▸ Exercise brief: Find the word "front" in the data, then copy each line where it is found.

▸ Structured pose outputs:
▼▼▼

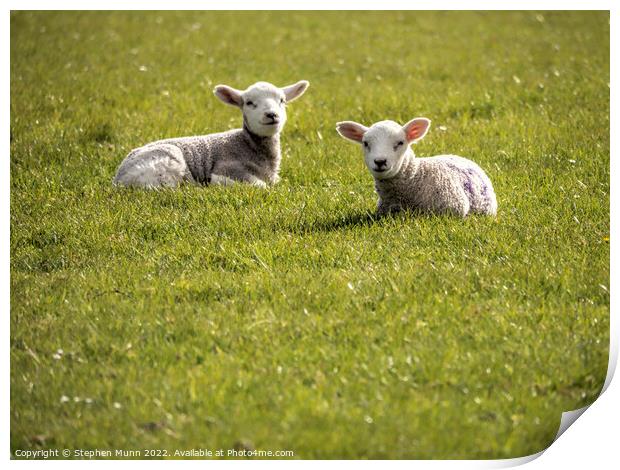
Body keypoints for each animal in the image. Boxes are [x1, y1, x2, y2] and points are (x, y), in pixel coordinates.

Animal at [112, 81, 310, 189]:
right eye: (249, 103)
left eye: (282, 100)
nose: (272, 115)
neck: (248, 145)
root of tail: (119, 179)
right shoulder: (227, 168)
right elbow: (261, 186)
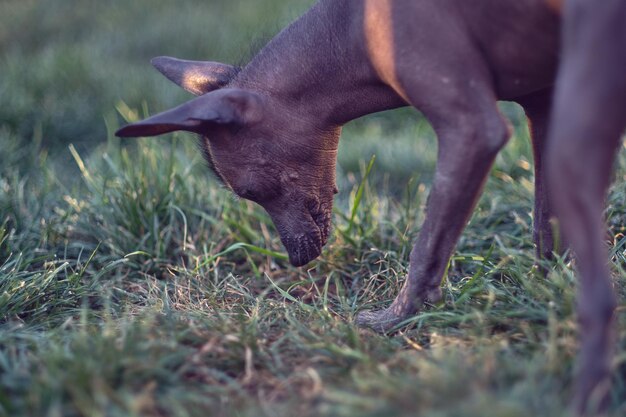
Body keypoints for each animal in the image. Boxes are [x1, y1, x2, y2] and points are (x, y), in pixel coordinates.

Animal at [116, 0, 620, 412]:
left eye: (249, 192)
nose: (295, 260)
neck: (351, 26)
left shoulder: (472, 130)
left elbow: (428, 247)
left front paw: (397, 319)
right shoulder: (541, 104)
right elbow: (544, 229)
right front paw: (544, 293)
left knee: (600, 299)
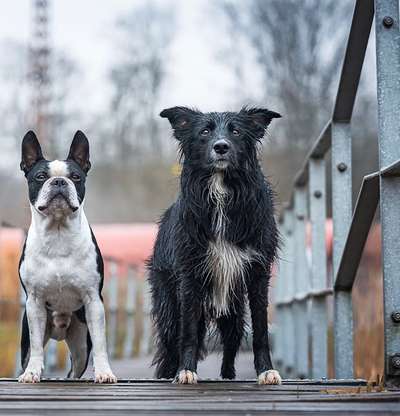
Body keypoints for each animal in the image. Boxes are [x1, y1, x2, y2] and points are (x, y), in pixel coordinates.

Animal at [18, 130, 116, 384]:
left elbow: (101, 343)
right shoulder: (34, 303)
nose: (60, 181)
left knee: (75, 370)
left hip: (81, 343)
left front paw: (104, 373)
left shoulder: (93, 301)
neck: (58, 231)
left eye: (76, 177)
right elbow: (36, 347)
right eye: (41, 176)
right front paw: (32, 372)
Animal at [148, 105, 282, 386]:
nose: (221, 146)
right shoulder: (189, 275)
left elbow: (261, 330)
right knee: (172, 343)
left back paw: (228, 376)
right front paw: (186, 371)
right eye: (205, 131)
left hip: (233, 310)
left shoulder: (258, 272)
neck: (221, 189)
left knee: (231, 343)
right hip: (169, 307)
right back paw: (169, 373)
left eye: (236, 131)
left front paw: (266, 370)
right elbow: (188, 334)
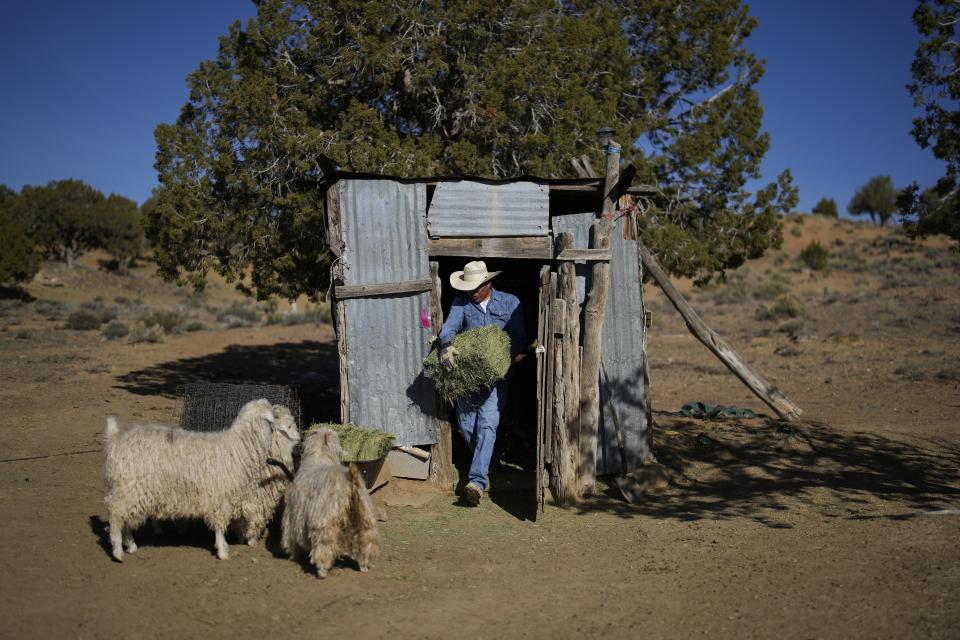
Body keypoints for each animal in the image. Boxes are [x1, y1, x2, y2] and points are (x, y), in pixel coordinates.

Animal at [280, 428, 380, 576]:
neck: (321, 455)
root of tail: (351, 480)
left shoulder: (294, 516)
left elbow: (292, 538)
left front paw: (293, 555)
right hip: (365, 521)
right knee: (365, 545)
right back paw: (364, 566)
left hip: (325, 524)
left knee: (324, 547)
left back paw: (321, 570)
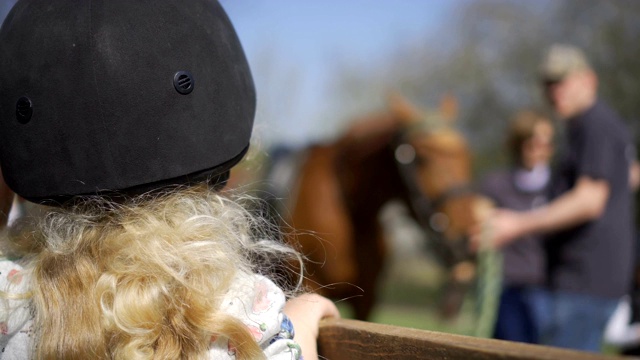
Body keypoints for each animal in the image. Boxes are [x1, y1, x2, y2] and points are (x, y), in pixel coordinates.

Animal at [274, 94, 480, 320]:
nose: (467, 240)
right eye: (422, 158)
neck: (352, 210)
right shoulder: (309, 288)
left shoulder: (367, 298)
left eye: (467, 156)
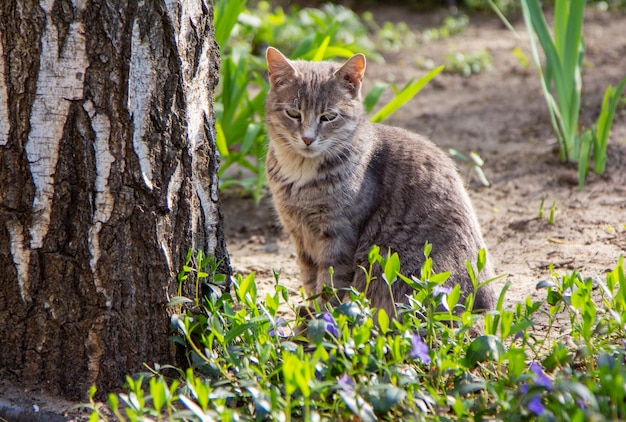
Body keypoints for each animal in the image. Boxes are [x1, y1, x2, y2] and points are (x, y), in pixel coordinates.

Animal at [262, 47, 492, 318]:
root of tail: (484, 302)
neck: (300, 174)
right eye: (293, 113)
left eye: (328, 117)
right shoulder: (298, 235)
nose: (308, 139)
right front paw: (310, 311)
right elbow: (309, 280)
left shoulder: (339, 236)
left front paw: (322, 317)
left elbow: (330, 284)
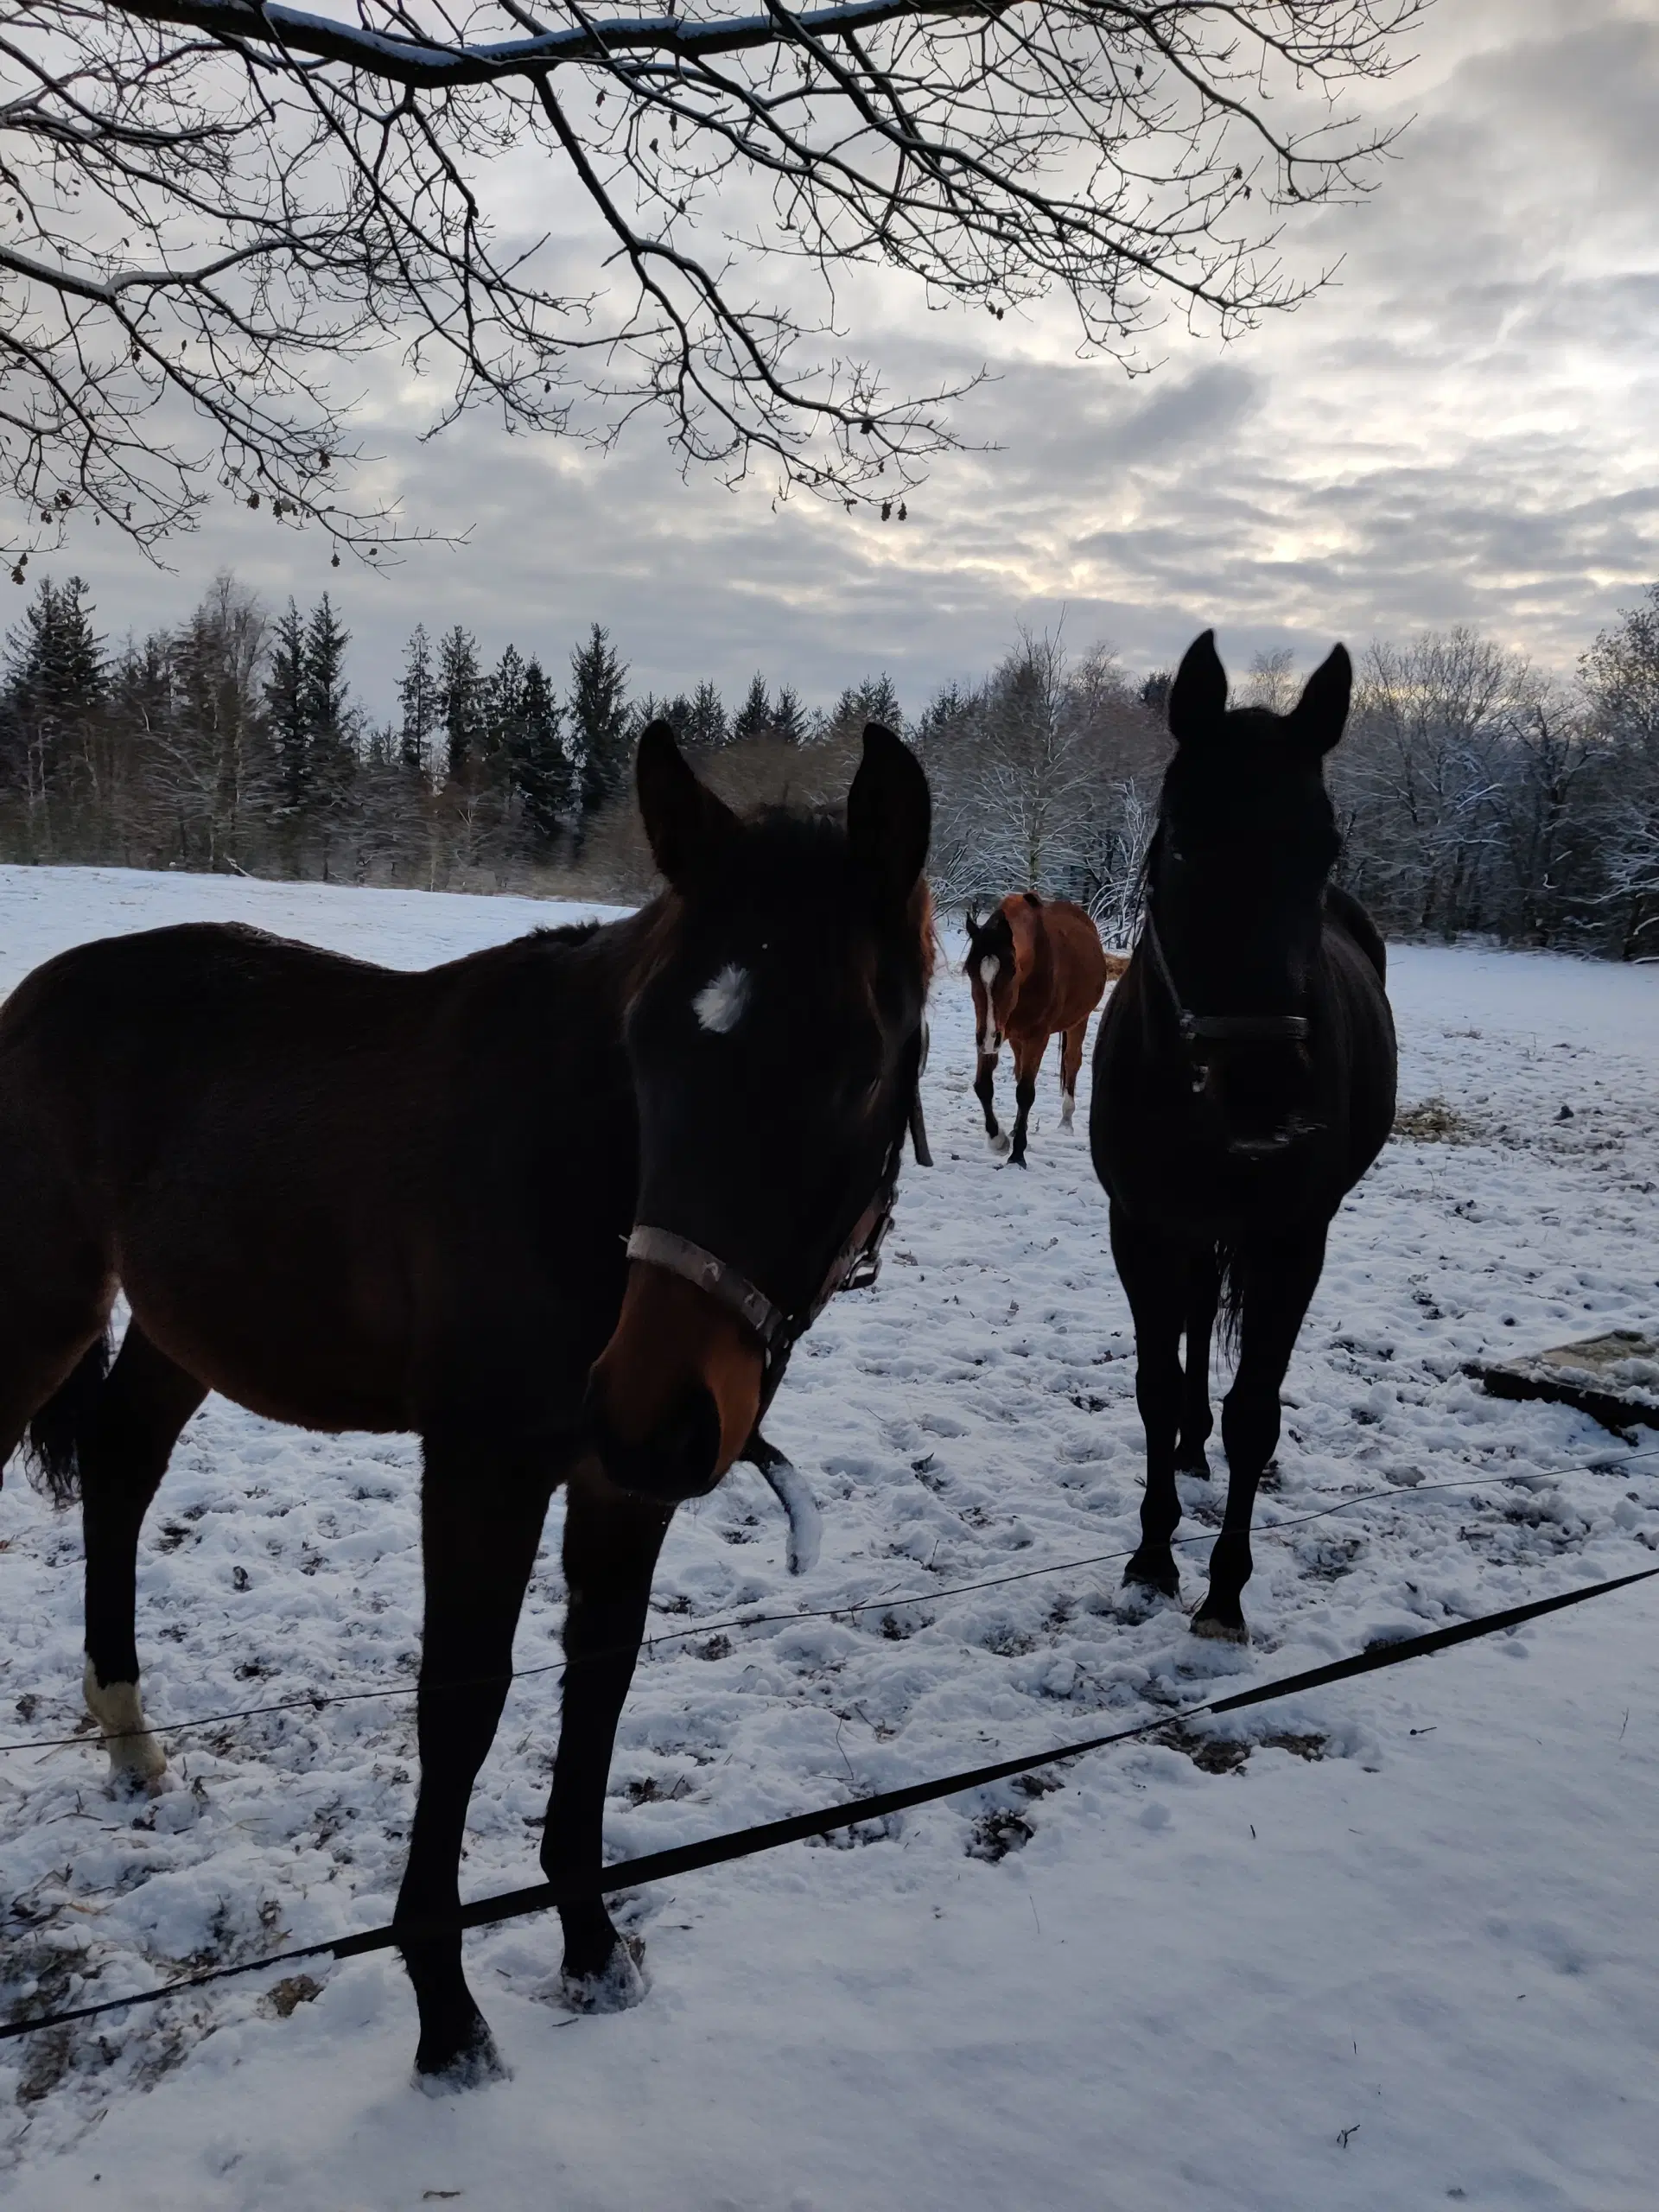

▲▲▲

▸ Result for this exercise:
left front paw: (397, 319)
right front paw: (544, 293)
left front paw: (104, 373)
right front paw: (32, 372)
right front paw: (186, 371)
left front paw: (266, 370)
left front paw: (293, 555)
right front paw: (310, 311)
left front paw: (322, 317)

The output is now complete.